*** TEXT PASSAGE ***

3. The apparatus of claim 1, further comprising a drill bit coupled one of a) directly and b) indirectly to one of the two reamers.
4. The apparatus of claim 3, wherein the apparatus is positioned in a drill string configured to be disposed within the well bore, wherein the apparatus is positioned at least 100 feet behind the drill bit.
5. The apparatus of claim 1, further comprising a drill string to which the two reamers are coupled.
6. The apparatus of claim 1, wherein each cutting blade of the plurality of cutting blades comprises a plurality of cutting teeth.
7. The apparatus of claim 6, wherein the plurality of cutting teeth extend tangentially to each reamer.
8. The apparatus of claim 6, wherein at least one tooth of the plurality of teeth of one blade of the plurality of cutting blades of one reamer is offset from another tooth of the plurality of teeth of an adjacent cutting blade.
9. The apparatus of claim 6, wherein at least one tooth of the plurality of teeth of one reamer comprises one of carbide and diamond.
10. The apparatus of claim 6, wherein at least one tooth of the plurality of teeth is oriented towards the direction of rotation.
11. The apparatus of claim 6, wherein at least one tooth of the plurality of teeth of one of the plurality of cutting blades of one reamer longitudinally overlaps at least another tooth from the plurality of teeth of an adjacent cutting blades.

*** LISTING ***

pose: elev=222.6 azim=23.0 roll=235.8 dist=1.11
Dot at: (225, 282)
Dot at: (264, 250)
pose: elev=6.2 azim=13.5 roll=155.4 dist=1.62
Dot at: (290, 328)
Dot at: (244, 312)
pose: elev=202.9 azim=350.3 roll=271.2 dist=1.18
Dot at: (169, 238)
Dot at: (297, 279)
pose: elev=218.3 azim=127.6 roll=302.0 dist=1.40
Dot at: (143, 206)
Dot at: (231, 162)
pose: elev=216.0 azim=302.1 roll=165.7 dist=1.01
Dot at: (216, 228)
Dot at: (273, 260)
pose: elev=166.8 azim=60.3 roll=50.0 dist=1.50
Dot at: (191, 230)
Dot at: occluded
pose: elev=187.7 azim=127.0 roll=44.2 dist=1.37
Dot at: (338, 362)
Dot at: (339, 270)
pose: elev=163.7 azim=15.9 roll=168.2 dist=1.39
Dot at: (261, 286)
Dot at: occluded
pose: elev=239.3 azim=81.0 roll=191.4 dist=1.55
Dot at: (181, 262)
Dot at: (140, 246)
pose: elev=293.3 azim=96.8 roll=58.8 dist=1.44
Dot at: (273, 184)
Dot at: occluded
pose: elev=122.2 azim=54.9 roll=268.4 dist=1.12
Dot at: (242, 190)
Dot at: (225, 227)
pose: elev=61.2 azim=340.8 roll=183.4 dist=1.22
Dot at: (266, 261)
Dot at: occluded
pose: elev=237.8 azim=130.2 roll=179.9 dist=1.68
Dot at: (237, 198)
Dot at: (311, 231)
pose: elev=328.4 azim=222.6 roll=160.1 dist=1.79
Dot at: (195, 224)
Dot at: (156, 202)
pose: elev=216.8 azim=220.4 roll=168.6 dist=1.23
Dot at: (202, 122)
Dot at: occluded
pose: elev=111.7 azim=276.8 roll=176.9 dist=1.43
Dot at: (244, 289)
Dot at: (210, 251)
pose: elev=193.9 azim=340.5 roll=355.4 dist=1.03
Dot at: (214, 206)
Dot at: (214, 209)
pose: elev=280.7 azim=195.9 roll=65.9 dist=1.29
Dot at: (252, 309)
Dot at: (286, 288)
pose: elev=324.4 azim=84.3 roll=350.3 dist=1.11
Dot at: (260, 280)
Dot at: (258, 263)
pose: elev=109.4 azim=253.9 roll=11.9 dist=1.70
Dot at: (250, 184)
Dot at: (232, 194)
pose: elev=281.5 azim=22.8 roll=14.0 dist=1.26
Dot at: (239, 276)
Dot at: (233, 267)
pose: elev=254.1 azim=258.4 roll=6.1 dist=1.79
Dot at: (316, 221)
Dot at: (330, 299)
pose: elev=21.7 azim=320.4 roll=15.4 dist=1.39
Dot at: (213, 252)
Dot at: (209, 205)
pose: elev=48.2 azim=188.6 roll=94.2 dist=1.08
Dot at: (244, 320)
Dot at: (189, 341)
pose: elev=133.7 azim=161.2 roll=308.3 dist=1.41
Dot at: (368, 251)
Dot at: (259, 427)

***

* **YOUR TASKS**:
(a) Answer from the reamer claims:
(i) At least how far behind the drill bit is the apparatus positioned in claim 4?
(ii) What two materials does claim 9 name for a tooth?
(iii) In claim 7, in what way do the cutting teeth extend relative to each reamer?
(b) Rewrite the rows from the line with "pose: elev=216.8 azim=220.4" through the end of the rows, swapping "dist" for "distance" and leaving everything else unchanged.

* **ANSWERS BY TASK**:
(a)
(i) At least 100 feet
(ii) Carbide and diamond
(iii) Tangentially

(b)
pose: elev=216.8 azim=220.4 roll=168.6 distance=1.23
Dot at: (202, 122)
Dot at: occluded
pose: elev=111.7 azim=276.8 roll=176.9 distance=1.43
Dot at: (244, 289)
Dot at: (210, 251)
pose: elev=193.9 azim=340.5 roll=355.4 distance=1.03
Dot at: (214, 206)
Dot at: (214, 209)
pose: elev=280.7 azim=195.9 roll=65.9 distance=1.29
Dot at: (252, 309)
Dot at: (286, 288)
pose: elev=324.4 azim=84.3 roll=350.3 distance=1.11
Dot at: (260, 280)
Dot at: (258, 263)
pose: elev=109.4 azim=253.9 roll=11.9 distance=1.70
Dot at: (250, 184)
Dot at: (232, 194)
pose: elev=281.5 azim=22.8 roll=14.0 distance=1.26
Dot at: (239, 276)
Dot at: (233, 267)
pose: elev=254.1 azim=258.4 roll=6.1 distance=1.79
Dot at: (316, 221)
Dot at: (330, 299)
pose: elev=21.7 azim=320.4 roll=15.4 distance=1.39
Dot at: (213, 252)
Dot at: (209, 205)
pose: elev=48.2 azim=188.6 roll=94.2 distance=1.08
Dot at: (244, 320)
Dot at: (189, 341)
pose: elev=133.7 azim=161.2 roll=308.3 distance=1.41
Dot at: (368, 251)
Dot at: (259, 427)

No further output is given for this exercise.